■ To do
In this exercise, reproduce all the entries that follow exactly.

■ Listed entries

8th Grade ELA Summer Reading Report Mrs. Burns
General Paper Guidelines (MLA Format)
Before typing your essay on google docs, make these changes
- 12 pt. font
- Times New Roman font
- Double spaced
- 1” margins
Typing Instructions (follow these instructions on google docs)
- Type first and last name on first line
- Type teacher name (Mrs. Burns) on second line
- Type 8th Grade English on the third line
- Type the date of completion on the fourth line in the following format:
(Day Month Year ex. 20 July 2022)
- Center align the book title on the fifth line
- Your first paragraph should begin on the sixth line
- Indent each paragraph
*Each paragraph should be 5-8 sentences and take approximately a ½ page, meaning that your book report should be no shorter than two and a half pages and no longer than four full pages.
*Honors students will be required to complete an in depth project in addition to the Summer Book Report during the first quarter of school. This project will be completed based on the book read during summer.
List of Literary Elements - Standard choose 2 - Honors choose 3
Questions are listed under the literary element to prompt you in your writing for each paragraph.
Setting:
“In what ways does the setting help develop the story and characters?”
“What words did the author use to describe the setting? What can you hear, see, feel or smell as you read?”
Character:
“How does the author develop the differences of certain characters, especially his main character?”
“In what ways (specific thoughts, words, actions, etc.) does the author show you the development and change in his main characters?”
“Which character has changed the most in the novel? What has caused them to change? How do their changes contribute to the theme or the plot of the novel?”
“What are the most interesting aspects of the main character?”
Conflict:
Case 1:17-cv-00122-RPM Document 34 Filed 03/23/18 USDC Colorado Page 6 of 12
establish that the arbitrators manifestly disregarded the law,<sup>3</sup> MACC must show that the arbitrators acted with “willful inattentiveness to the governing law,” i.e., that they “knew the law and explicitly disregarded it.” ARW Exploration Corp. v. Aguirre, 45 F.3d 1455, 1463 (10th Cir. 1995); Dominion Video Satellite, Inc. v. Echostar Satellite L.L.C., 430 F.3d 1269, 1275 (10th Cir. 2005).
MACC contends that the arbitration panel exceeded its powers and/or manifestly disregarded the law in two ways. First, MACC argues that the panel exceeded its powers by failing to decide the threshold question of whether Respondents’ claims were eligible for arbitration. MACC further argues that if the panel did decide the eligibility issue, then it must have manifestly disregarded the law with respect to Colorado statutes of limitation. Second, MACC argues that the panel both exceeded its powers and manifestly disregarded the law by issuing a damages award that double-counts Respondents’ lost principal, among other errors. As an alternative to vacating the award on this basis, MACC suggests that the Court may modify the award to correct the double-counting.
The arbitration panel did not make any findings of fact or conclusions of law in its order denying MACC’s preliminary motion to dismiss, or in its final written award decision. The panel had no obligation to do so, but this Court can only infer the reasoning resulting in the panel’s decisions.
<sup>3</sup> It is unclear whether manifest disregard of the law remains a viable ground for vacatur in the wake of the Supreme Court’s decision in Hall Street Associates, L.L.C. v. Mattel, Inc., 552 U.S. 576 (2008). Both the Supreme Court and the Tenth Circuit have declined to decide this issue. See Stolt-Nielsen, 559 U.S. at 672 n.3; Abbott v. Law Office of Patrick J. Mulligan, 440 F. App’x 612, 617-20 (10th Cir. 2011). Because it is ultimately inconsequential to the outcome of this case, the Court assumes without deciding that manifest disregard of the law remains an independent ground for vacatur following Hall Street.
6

■ Written reply
8th Grade ELA Summer Reading Report Mrs. Burns
General Paper Guidelines (MLA Format)
Before typing your essay on google docs, make these changes
- 12 pt. font
- Times New Roman font
- Double spaced
- 1” margins
Typing Instructions (follow these instructions on google docs)
- Type first and last name on first line
- Type teacher name (Mrs. Burns) on second line
- Type 8th Grade English on the third line
- Type the date of completion on the fourth line in the following format:
(Day Month Year ex. 20 July 2022)
- Center align the book title on the fifth line
- Your first paragraph should begin on the sixth line
- Indent each paragraph
*Each paragraph should be 5-8 sentences and take approximately a ½ page, meaning that your book report should be no shorter than two and a half pages and no longer than four full pages.
*Honors students will be required to complete an in depth project in addition to the Summer Book Report during the first quarter of school. This project will be completed based on the book read during summer.
List of Literary Elements - Standard choose 2 - Honors choose 3
Questions are listed under the literary element to prompt you in your writing for each paragraph.
Setting:
“In what ways does the setting help develop the story and characters?”
“What words did the author use to describe the setting? What can you hear, see, feel or smell as you read?”
Character:
“How does the author develop the differences of certain characters, especially his main character?”
“In what ways (specific thoughts, words, actions, etc.) does the author show you the development and change in his main characters?”
“Which character has changed the most in the novel? What has caused them to change? How do their changes contribute to the theme or the plot of the novel?”
“What are the most interesting aspects of the main character?”
Conflict:
Case 1:17-cv-00122-RPM Document 34 Filed 03/23/18 USDC Colorado Page 6 of 12
establish that the arbitrators manifestly disregarded the law,<sup>3</sup> MACC must show that the arbitrators acted with “willful inattentiveness to the governing law,” i.e., that they “knew the law and explicitly disregarded it.” ARW Exploration Corp. v. Aguirre, 45 F.3d 1455, 1463 (10th Cir. 1995); Dominion Video Satellite, Inc. v. Echostar Satellite L.L.C., 430 F.3d 1269, 1275 (10th Cir. 2005).
MACC contends that the arbitration panel exceeded its powers and/or manifestly disregarded the law in two ways. First, MACC argues that the panel exceeded its powers by failing to decide the threshold question of whether Respondents’ claims were eligible for arbitration. MACC further argues that if the panel did decide the eligibility issue, then it must have manifestly disregarded the law with respect to Colorado statutes of limitation. Second, MACC argues that the panel both exceeded its powers and manifestly disregarded the law by issuing a damages award that double-counts Respondents’ lost principal, among other errors. As an alternative to vacating the award on this basis, MACC suggests that the Court may modify the award to correct the double-counting.
The arbitration panel did not make any findings of fact or conclusions of law in its order denying MACC’s preliminary motion to dismiss, or in its final written award decision. The panel had no obligation to do so, but this Court can only infer the reasoning resulting in the panel’s decisions.
<sup>3</sup> It is unclear whether manifest disregard of the law remains a viable ground for vacatur in the wake of the Supreme Court’s decision in Hall Street Associates, L.L.C. v. Mattel, Inc., 552 U.S. 576 (2008). Both the Supreme Court and the Tenth Circuit have declined to decide this issue. See Stolt-Nielsen, 559 U.S. at 672 n.3; Abbott v. Law Office of Patrick J. Mulligan, 440 F. App’x 612, 617-20 (10th Cir. 2011). Because it is ultimately inconsequential to the outcome of this case, the Court assumes without deciding that manifest disregard of the law remains an independent ground for vacatur following Hall Street.
6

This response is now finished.